- _Excerpt provided_
Wednesday, June 19, 2013

I didn't mean to go to Gardner

More a comedy of errors than a righteous site find. I made several tactical blunders in planning; the worst being that I misjudged the exit off Rt 2 by about 5 miles. So I passed where I thought I should exit then, confused, reversed directions and went back to the first place. Took a walk there in a woods at the end of a road that was similar enough to my plan that I only realized later it was a different place. Back in the car, I finally saw the mistake on the map (compounded by a page break at this spot in the map book) and proceeded to the originally planned exit, then drove far past the turn I wanted and gave up, going into yet another conservation land that looked a bit like the one I planned to visit. In the end I visited two places like the one I planned but never got there (Beech Hill in Westminster).

- _Exercise details_
Which places and roads does the account of the unplanned trip to Gardner mention by name? List every one.

- _Supplied material_

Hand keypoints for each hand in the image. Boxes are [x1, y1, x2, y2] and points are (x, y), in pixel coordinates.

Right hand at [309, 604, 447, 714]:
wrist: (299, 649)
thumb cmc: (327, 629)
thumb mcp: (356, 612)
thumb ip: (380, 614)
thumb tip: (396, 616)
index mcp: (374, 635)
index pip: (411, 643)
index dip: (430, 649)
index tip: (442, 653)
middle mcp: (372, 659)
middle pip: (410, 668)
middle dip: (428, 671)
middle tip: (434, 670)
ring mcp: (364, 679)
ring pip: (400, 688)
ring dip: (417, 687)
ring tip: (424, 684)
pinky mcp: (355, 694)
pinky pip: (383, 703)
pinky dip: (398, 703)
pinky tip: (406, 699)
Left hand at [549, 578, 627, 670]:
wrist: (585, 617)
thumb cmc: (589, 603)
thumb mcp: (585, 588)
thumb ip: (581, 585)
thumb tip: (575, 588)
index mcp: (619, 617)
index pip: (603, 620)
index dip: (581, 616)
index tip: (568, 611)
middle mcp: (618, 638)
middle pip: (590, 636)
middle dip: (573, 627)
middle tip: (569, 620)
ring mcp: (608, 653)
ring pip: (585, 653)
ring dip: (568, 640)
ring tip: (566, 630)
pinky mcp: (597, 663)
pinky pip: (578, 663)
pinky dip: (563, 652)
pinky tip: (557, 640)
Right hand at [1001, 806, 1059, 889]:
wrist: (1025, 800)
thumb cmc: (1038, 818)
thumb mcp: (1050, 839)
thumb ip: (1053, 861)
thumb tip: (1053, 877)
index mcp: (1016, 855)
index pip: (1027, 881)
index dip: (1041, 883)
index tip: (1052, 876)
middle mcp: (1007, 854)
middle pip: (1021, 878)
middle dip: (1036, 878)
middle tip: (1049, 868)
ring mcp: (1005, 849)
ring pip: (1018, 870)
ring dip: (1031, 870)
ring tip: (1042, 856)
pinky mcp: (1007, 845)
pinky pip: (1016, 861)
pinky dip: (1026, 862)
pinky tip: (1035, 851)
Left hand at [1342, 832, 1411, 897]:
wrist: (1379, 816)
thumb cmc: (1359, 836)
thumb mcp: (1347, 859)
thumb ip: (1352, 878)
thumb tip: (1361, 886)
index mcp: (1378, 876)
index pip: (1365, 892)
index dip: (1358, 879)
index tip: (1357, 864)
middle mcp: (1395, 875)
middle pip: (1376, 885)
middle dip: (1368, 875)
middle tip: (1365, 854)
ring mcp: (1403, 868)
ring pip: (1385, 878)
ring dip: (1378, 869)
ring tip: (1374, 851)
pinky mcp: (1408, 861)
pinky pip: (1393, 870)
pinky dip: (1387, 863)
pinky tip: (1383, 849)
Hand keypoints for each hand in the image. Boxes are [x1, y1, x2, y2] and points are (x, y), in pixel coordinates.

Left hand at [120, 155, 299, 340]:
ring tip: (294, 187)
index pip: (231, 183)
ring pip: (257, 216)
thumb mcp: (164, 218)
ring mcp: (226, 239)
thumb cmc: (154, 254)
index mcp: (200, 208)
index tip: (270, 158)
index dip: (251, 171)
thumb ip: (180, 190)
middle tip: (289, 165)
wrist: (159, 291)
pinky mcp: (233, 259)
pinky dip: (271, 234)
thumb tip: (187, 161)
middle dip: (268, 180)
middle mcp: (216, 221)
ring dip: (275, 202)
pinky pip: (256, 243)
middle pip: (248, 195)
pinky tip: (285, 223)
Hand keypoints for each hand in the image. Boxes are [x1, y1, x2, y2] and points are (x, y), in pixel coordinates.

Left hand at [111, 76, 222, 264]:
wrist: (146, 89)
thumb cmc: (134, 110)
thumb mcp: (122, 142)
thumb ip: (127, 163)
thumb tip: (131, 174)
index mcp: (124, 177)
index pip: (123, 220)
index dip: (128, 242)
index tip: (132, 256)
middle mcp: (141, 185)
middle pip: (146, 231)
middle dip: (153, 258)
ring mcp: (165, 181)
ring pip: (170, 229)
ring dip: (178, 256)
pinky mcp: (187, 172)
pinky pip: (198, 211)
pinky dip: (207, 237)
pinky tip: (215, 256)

- _Task solution_
Gardner, Rt 2, Beech Hill, Westminster